Stored data:

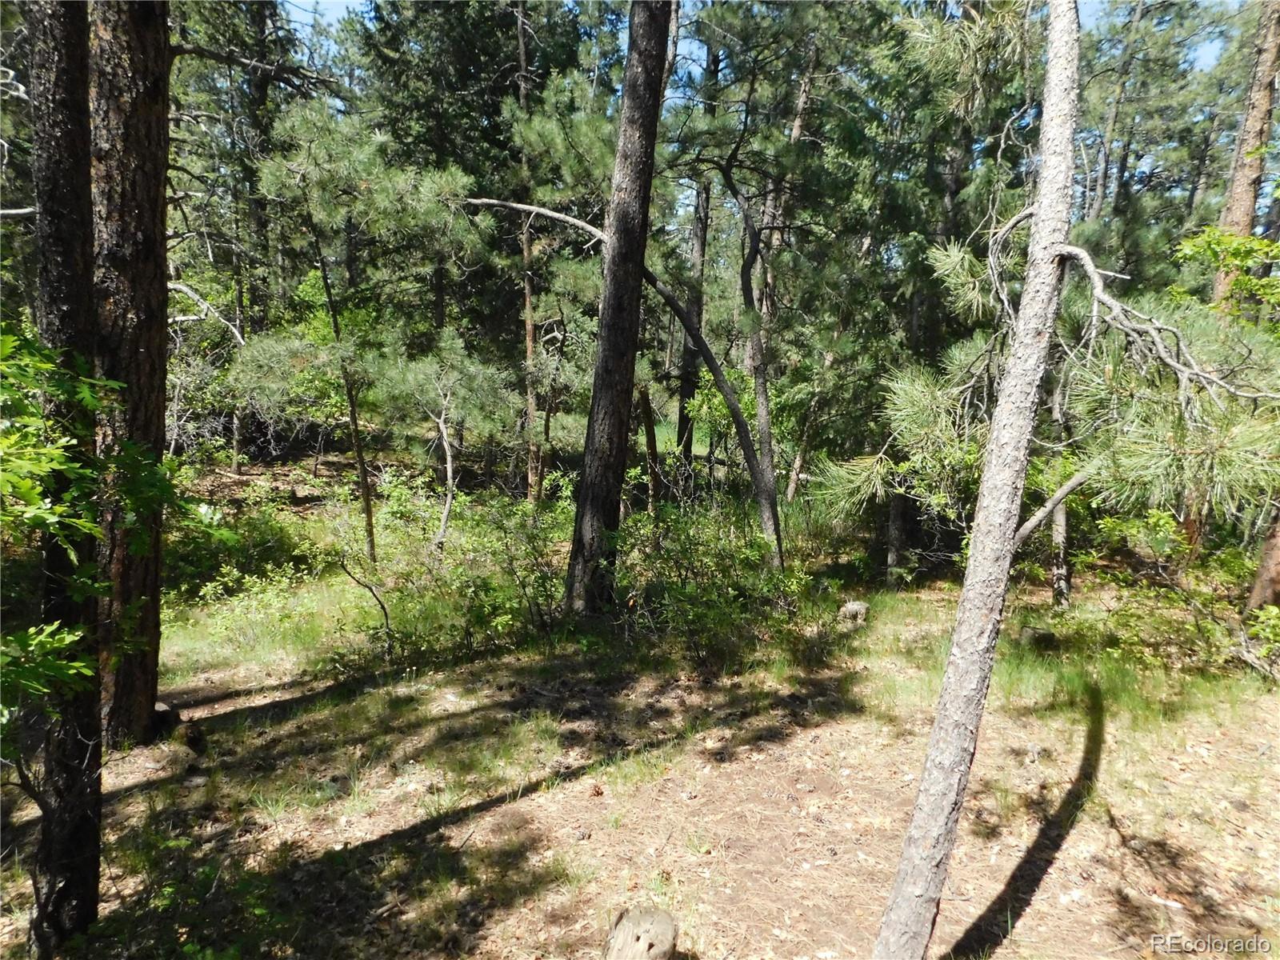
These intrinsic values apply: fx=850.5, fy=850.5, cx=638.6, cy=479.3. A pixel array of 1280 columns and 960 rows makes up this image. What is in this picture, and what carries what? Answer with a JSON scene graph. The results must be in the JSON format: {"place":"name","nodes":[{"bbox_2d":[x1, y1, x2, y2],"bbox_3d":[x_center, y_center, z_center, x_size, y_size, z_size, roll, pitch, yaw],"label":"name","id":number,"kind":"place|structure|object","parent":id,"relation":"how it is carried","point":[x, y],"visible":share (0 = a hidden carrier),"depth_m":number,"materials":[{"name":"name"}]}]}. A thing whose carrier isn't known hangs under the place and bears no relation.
{"place":"outdoors","nodes":[
{"label":"outdoors","id":0,"kind":"place"},
{"bbox_2d":[0,434,1279,959],"label":"forest floor","id":1,"kind":"structure","parent":0,"point":[605,797],"materials":[{"name":"brown soil"}]},
{"bbox_2d":[25,0,103,952],"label":"tree","id":2,"kind":"object","parent":1,"relation":"on","point":[70,850],"visible":0.92,"depth_m":3.01,"materials":[{"name":"brown wood"}]},
{"bbox_2d":[0,326,187,735],"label":"leafy shrub","id":3,"kind":"object","parent":1,"relation":"on","point":[57,453],"visible":0.99,"depth_m":2.88,"materials":[{"name":"green plant"}]},
{"bbox_2d":[88,0,171,748],"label":"tree","id":4,"kind":"object","parent":1,"relation":"on","point":[144,90],"visible":0.85,"depth_m":4.37,"materials":[{"name":"brown wood"}]},
{"bbox_2d":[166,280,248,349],"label":"branch","id":5,"kind":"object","parent":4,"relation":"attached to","point":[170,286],"visible":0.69,"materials":[{"name":"grey wood"}]},
{"bbox_2d":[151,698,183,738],"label":"rock","id":6,"kind":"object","parent":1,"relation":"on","point":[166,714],"visible":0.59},
{"bbox_2d":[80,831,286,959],"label":"shrub","id":7,"kind":"object","parent":1,"relation":"on","point":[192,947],"visible":0.89,"depth_m":3.22,"materials":[{"name":"green plant"}]},
{"bbox_2d":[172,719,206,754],"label":"rock","id":8,"kind":"object","parent":1,"relation":"on","point":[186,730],"visible":0.9,"depth_m":5.02,"materials":[{"name":"brown wood"}]},
{"bbox_2d":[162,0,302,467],"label":"pine tree","id":9,"kind":"object","parent":1,"relation":"on","point":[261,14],"visible":0.72,"depth_m":13.82,"materials":[{"name":"plant"}]},
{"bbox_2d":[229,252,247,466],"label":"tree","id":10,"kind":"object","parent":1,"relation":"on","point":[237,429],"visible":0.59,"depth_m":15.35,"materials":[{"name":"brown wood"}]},
{"bbox_2d":[164,491,326,608],"bbox_3d":[-4.205,0.707,8.596,1.941,1.127,1.997,1,8,1],"label":"shrub","id":11,"kind":"object","parent":1,"relation":"on","point":[263,536],"visible":0.64,"depth_m":8.45,"materials":[{"name":"green plant"}]},
{"bbox_2d":[311,222,378,563],"bbox_3d":[-3.173,-1.066,9.101,0.513,4.389,0.528,-6,10,-41],"label":"thin tree","id":12,"kind":"object","parent":1,"relation":"on","point":[362,463],"visible":0.94,"depth_m":9.12,"materials":[{"name":"brown wood"}]},
{"bbox_2d":[337,559,394,646],"bbox_3d":[-2.153,1.004,6.741,0.414,0.874,0.320,8,10,40],"label":"branch","id":13,"kind":"object","parent":1,"relation":"on","point":[385,614],"visible":0.97,"depth_m":6.73,"materials":[{"name":"brown wood"}]},
{"bbox_2d":[397,335,507,550],"bbox_3d":[-2.164,-0.293,9.561,1.396,2.789,1.400,8,11,44],"label":"sapling","id":14,"kind":"object","parent":1,"relation":"on","point":[449,466],"visible":0.98,"depth_m":9.39,"materials":[{"name":"green plant"}]},
{"bbox_2d":[376,483,571,658],"bbox_3d":[-1.364,0.764,7.310,1.897,1.465,1.846,1,8,1],"label":"shrub","id":15,"kind":"object","parent":1,"relation":"on","point":[486,606],"visible":0.8,"depth_m":7.10,"materials":[{"name":"green plant"}]},
{"bbox_2d":[351,0,619,434],"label":"pine tree","id":16,"kind":"object","parent":1,"relation":"on","point":[483,12],"visible":0.76,"depth_m":12.67,"materials":[{"name":"plant"}]},
{"bbox_2d":[514,0,543,502],"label":"tree","id":17,"kind":"object","parent":1,"relation":"on","point":[528,342],"visible":0.71,"depth_m":12.13,"materials":[{"name":"brown wood"}]},
{"bbox_2d":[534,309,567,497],"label":"tree","id":18,"kind":"object","parent":1,"relation":"on","point":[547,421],"visible":0.79,"depth_m":12.48,"materials":[{"name":"brown wood"}]},
{"bbox_2d":[563,0,672,618],"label":"pine tree","id":19,"kind":"object","parent":1,"relation":"on","point":[618,257],"visible":0.99,"depth_m":7.00,"materials":[{"name":"brown wood"}]},
{"bbox_2d":[465,198,787,585],"bbox_3d":[-0.150,-0.915,8.647,3.828,4.488,0.782,4,8,21],"label":"leaning tree","id":20,"kind":"object","parent":1,"relation":"on","point":[666,294],"visible":0.78,"depth_m":8.45,"materials":[{"name":"brown"}]},
{"bbox_2d":[603,906,678,959],"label":"tree stump","id":21,"kind":"object","parent":1,"relation":"on","point":[645,937],"visible":1,"depth_m":3.06,"materials":[{"name":"brown wood"}]},
{"bbox_2d":[638,385,662,514],"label":"tree trunk","id":22,"kind":"object","parent":1,"relation":"on","point":[647,439],"visible":0.78,"materials":[{"name":"brown wood"}]},
{"bbox_2d":[675,162,711,466],"bbox_3d":[0.964,-4.663,14.223,0.660,9.551,0.676,1,8,1],"label":"pine tree","id":23,"kind":"object","parent":1,"relation":"on","point":[701,238],"visible":0.53,"depth_m":14.36,"materials":[{"name":"brown wood"}]},
{"bbox_2d":[609,500,806,662],"bbox_3d":[0.469,0.848,7.205,1.940,1.394,1.846,1,8,1],"label":"shrub","id":24,"kind":"object","parent":1,"relation":"on","point":[690,590],"visible":0.83,"depth_m":7.01,"materials":[{"name":"green plant"}]},
{"bbox_2d":[711,128,783,566],"bbox_3d":[1.252,-1.572,9.668,0.794,5.546,0.995,-5,10,-39],"label":"tree","id":25,"kind":"object","parent":1,"relation":"on","point":[764,434],"visible":0.93,"depth_m":9.57,"materials":[{"name":"plant"}]},
{"bbox_2d":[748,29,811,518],"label":"tree","id":26,"kind":"object","parent":1,"relation":"on","point":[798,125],"visible":0.74,"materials":[{"name":"brown wood"}]},
{"bbox_2d":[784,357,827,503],"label":"tree","id":27,"kind":"object","parent":1,"relation":"on","point":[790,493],"visible":0.78,"depth_m":12.61,"materials":[{"name":"brown wood"}]},
{"bbox_2d":[837,599,870,623],"bbox_3d":[1.990,1.242,7.891,0.309,0.225,0.316,7,9,35],"label":"rock","id":28,"kind":"object","parent":1,"relation":"on","point":[852,606],"visible":0.88,"depth_m":7.78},
{"bbox_2d":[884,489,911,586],"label":"tree","id":29,"kind":"object","parent":1,"relation":"on","point":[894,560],"visible":0.42,"depth_m":9.52,"materials":[{"name":"brown wood"}]},
{"bbox_2d":[871,0,1086,959],"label":"pine tree","id":30,"kind":"object","parent":1,"relation":"on","point":[955,775],"visible":0.99,"depth_m":2.83,"materials":[{"name":"grey wood"}]},
{"bbox_2d":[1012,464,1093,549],"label":"branch","id":31,"kind":"object","parent":30,"relation":"attached to","point":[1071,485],"visible":0.65,"depth_m":4.86,"materials":[{"name":"wood"}]},
{"bbox_2d":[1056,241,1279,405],"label":"branch","id":32,"kind":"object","parent":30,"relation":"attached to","point":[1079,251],"visible":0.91,"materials":[{"name":"grey wood"}]},
{"bbox_2d":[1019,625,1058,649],"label":"rock","id":33,"kind":"object","parent":1,"relation":"on","point":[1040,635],"visible":0.95,"depth_m":7.05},
{"bbox_2d":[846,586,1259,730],"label":"grass patch","id":34,"kind":"object","parent":1,"relation":"on","point":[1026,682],"visible":0.52,"depth_m":6.19,"materials":[{"name":"green plant"}]},
{"bbox_2d":[1048,382,1074,609],"bbox_3d":[4.012,-0.324,8.075,0.358,3.385,0.331,8,10,43],"label":"tree","id":35,"kind":"object","parent":1,"relation":"on","point":[1056,579],"visible":0.52,"depth_m":8.11,"materials":[{"name":"grey wood"}]},
{"bbox_2d":[1060,504,1264,675],"bbox_3d":[4.461,0.903,6.866,1.871,1.436,1.949,1,8,1],"label":"shrub","id":36,"kind":"object","parent":1,"relation":"on","point":[1162,522],"visible":0.77,"depth_m":6.88,"materials":[{"name":"green plant"}]},
{"bbox_2d":[1210,0,1279,311],"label":"pine tree","id":37,"kind":"object","parent":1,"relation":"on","point":[1238,186],"visible":0.57,"depth_m":9.26,"materials":[{"name":"brown wood"}]},
{"bbox_2d":[1239,602,1279,674],"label":"shrub","id":38,"kind":"object","parent":1,"relation":"on","point":[1276,611],"visible":0.98,"depth_m":6.35,"materials":[{"name":"green plant"}]},
{"bbox_2d":[1244,505,1279,613],"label":"tree trunk","id":39,"kind":"object","parent":1,"relation":"on","point":[1276,558],"visible":0.76,"materials":[{"name":"brown wood"}]},
{"bbox_2d":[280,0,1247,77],"label":"sky","id":40,"kind":"structure","parent":0,"point":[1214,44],"materials":[{"name":"blue"}]},
{"bbox_2d":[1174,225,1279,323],"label":"leaves","id":41,"kind":"object","parent":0,"point":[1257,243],"visible":0.92,"depth_m":6.71,"materials":[{"name":"green plant"}]}
]}

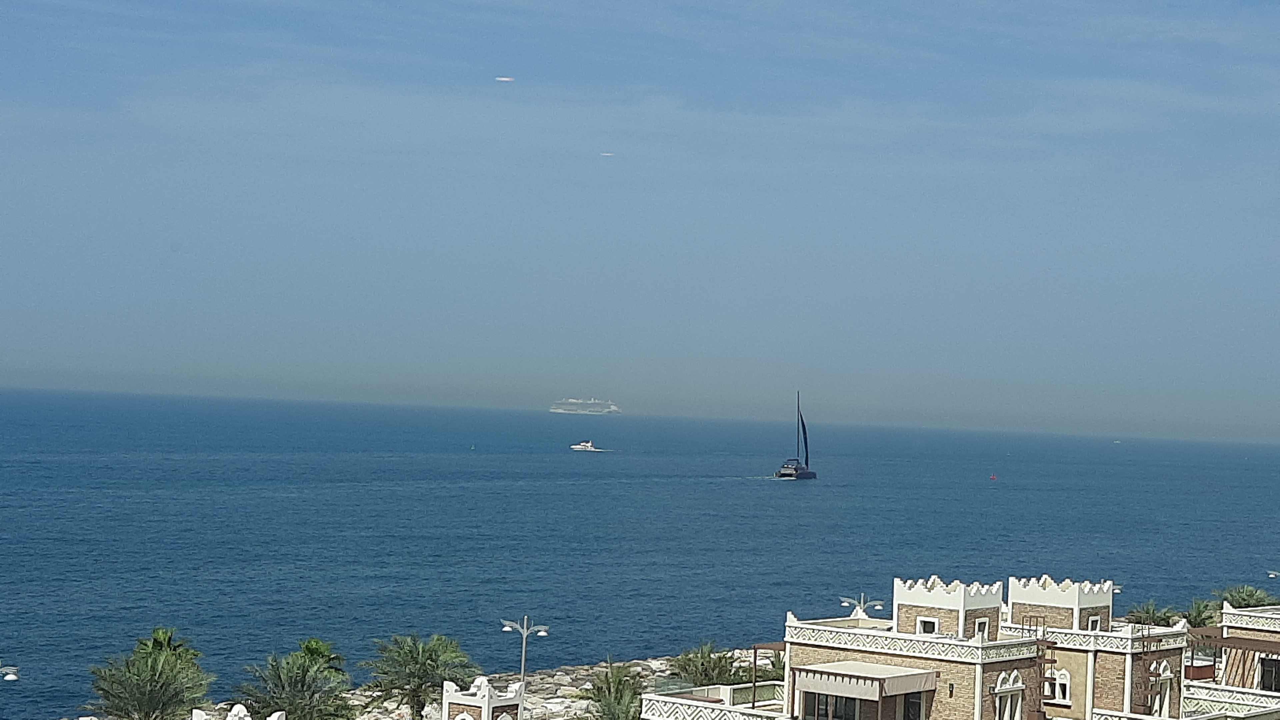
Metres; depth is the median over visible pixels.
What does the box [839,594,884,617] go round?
street lamp
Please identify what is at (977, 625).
window
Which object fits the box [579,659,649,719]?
palm tree
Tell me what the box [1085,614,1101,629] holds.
window
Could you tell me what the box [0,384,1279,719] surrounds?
sea
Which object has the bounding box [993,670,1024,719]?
arched window
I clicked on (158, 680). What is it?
palm tree
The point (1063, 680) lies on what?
window
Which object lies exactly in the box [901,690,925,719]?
window
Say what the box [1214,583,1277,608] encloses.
palm tree
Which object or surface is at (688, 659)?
shrub
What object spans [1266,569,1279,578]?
street lamp
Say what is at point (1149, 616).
palm tree
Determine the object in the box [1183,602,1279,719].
building
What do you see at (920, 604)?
building
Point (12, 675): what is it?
street lamp
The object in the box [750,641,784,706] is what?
pergola
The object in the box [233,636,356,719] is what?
palm tree
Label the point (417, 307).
sky
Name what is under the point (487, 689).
tower
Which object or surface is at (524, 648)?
street lamp
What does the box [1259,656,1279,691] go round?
window
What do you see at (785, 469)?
sailboat
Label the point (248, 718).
white tower
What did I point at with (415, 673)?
palm tree
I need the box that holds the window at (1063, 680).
[1046,668,1071,704]
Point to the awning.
(908, 670)
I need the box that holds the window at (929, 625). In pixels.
[916,616,938,634]
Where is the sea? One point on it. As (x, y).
(822, 487)
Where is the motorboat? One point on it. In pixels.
(582, 446)
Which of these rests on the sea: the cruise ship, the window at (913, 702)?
the cruise ship
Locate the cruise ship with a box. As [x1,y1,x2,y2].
[549,396,621,414]
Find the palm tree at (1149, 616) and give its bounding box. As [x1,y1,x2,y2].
[1124,599,1182,627]
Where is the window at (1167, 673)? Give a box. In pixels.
[1148,662,1175,716]
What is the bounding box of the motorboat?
[568,439,601,451]
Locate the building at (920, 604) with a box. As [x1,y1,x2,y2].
[624,574,1216,719]
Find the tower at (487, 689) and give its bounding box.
[440,675,526,719]
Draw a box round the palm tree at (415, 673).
[362,631,477,719]
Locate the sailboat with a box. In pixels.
[774,392,816,479]
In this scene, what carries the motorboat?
on the sea
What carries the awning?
attached to the building at (920, 604)
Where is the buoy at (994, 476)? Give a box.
[988,472,997,480]
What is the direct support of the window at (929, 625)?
in the building at (920, 604)
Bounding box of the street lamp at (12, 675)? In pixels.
[0,665,19,682]
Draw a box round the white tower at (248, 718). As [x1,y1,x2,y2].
[192,704,289,719]
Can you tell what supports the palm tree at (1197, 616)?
on the ground
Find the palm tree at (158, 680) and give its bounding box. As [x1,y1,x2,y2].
[87,626,214,719]
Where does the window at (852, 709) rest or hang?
in the building at (920, 604)
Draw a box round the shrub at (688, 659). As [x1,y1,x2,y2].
[667,641,741,686]
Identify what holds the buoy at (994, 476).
on the sea
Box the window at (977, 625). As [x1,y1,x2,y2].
[973,618,989,638]
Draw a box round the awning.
[792,659,938,699]
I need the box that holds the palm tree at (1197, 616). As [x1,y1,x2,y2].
[1179,596,1222,629]
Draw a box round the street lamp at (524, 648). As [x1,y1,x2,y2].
[501,615,550,687]
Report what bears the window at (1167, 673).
in the building at (920, 604)
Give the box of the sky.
[0,0,1279,442]
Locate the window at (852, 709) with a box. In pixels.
[802,690,858,719]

EXERCISE AIM: Only the lines from the one with "Find the palm tree at (158, 680)" to the end of the entries above belong in your answer. Retype them exactly.

ANSWER BOX:
Find the palm tree at (158, 680) and give its bounding box. As [x1,y1,x2,y2].
[87,626,214,719]
Where does the window at (852, 709) rest or hang?
in the building at (920, 604)
Draw a box round the shrub at (688, 659). As [x1,y1,x2,y2].
[667,641,741,686]
Identify what holds the buoy at (994, 476).
on the sea
Box the window at (977, 625). As [x1,y1,x2,y2].
[973,618,989,638]
Draw a box round the awning.
[792,659,938,699]
I need the box that holds the palm tree at (1197, 616). As [x1,y1,x2,y2].
[1179,596,1222,629]
Draw a box round the street lamp at (524, 648). As [x1,y1,x2,y2].
[501,615,550,687]
Report what bears the window at (1167, 673).
in the building at (920, 604)
Give the box of the sky.
[0,0,1279,442]
Locate the window at (852, 709) with a box. In pixels.
[802,690,858,719]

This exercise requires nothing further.